Today marks the beginning of a sad week in McDaniel College's neck of the woods. Yesterday morning I woke from a good night's sleep to find the following email waiting for me:
"SECURITY ALERT"


"On Sunday, May 1st, 2011 at approximately 1:30 a.m. a female McDaniel College student was walking home from an off-campus event that had taken place in the 230 block of Pennsylvania Ave.  The student was approached by a white male, approximately 35 years of age.  He is described as: thin to medium build, approximately 5’8”, with a scruffy beard and short brown hair, wearing jeans and a plain black hooded sweatshirt.  After a brief verbal exchange, the student was physically forced into the yard of 218 Pennsylvania Ave. and was sexually assaulted.  The student fought off the suspect and returned to campus.  The student contacted the Department of Campus Safety, who immediately responded to support the student and assist local law enforcement agencies in their investigation and search for the perpetrator."
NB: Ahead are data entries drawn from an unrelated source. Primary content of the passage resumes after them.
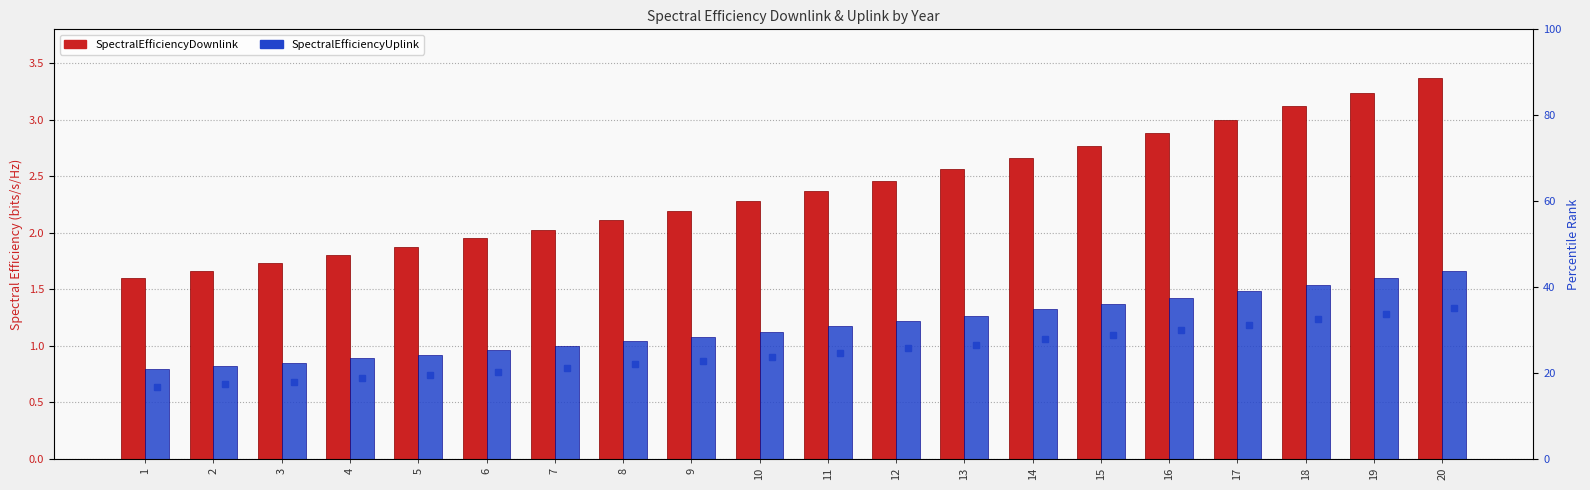

Reading right to left, list all the values displayed in this chart.

SpectralEfficiencyDownlink: 20=3.4	19=3.2	18=3.1	17=3.0	16=2.9	15=2.8	14=2.7	13=2.6	12=2.5	11=2.4	10=2.3	9=2.2	8=2.1	7=2.0	6=1.9	5=1.9	4=1.8	3=1.7	2=1.7	1=1.6
SpectralEfficiencyUplink: 20=1.7	19=1.6	18=1.5	17=1.5	16=1.4	15=1.4	14=1.3	13=1.3	12=1.2	11=1.2	10=1.1	9=1.1	8=1.0	7=1.0	6=1.0	5=0.9	4=0.9	3=0.8	2=0.8	1=0.8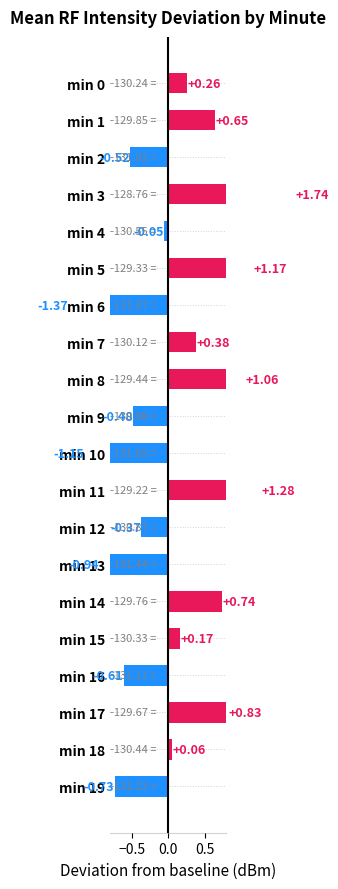

How many negative values are there?

9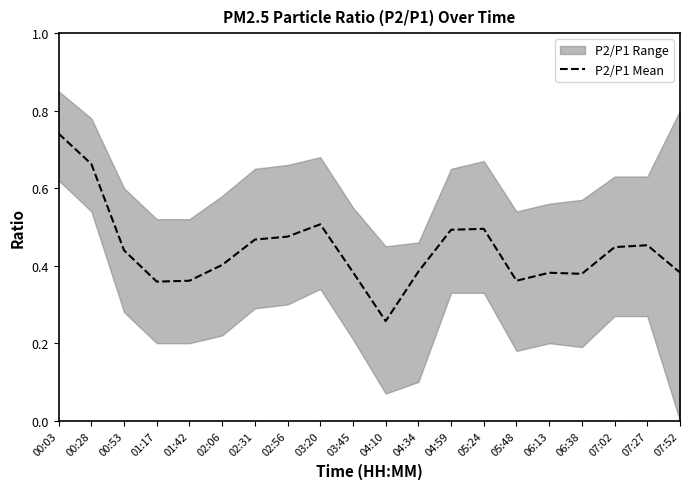

What is the value of the 14th point from the left?

0.5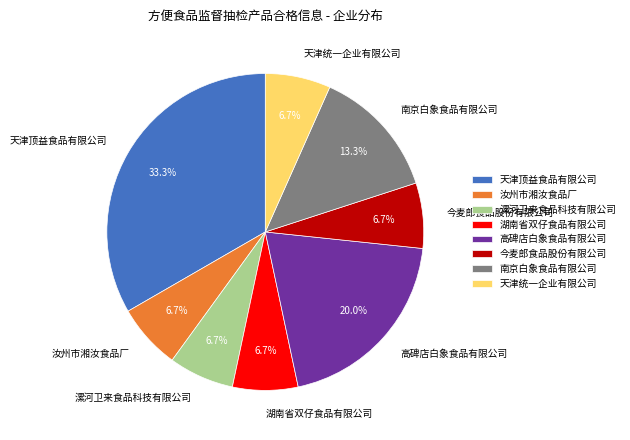

To the nearest percent, what is the average slice percentage?

12%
Reading this to a few family members, I was shocked to hear their responses, particularly when relating the information to two male family members. The first, after being read the email, responded simply with, "Yes, that is, if she's even telling the truth." The second responded, "It's not big deal. There are [sexual predators] everywhere. They're in this neighborhood, they're in other neighborhoods, they're where we work, they're everywhere we go. Nothing you can do about it. Nothing to worry about." My mother, the only female in the residence at the time, was also the only person to become legitimately concerned for my wellbeing on the campus and the other girls on campus, as well as overtly sympathetic toward the actual female that was attacked.
Yes, sexual assault is not exactly rare. But the rate at which it occurs does not make it okay. Are we really so desensitized to this sort of thing that we allow it to become commonplace? After bringing this up with a friend, she said something that just might hold some truth: perhaps this has become commonplace because the message is always "Don't let yourself get raped" rather than "Do not rape."

Will you allow the women of your communities to become the "usual victims"? Or is sexual assault, particularly when it occurs in close-knit communities, something more to you than just another statistic?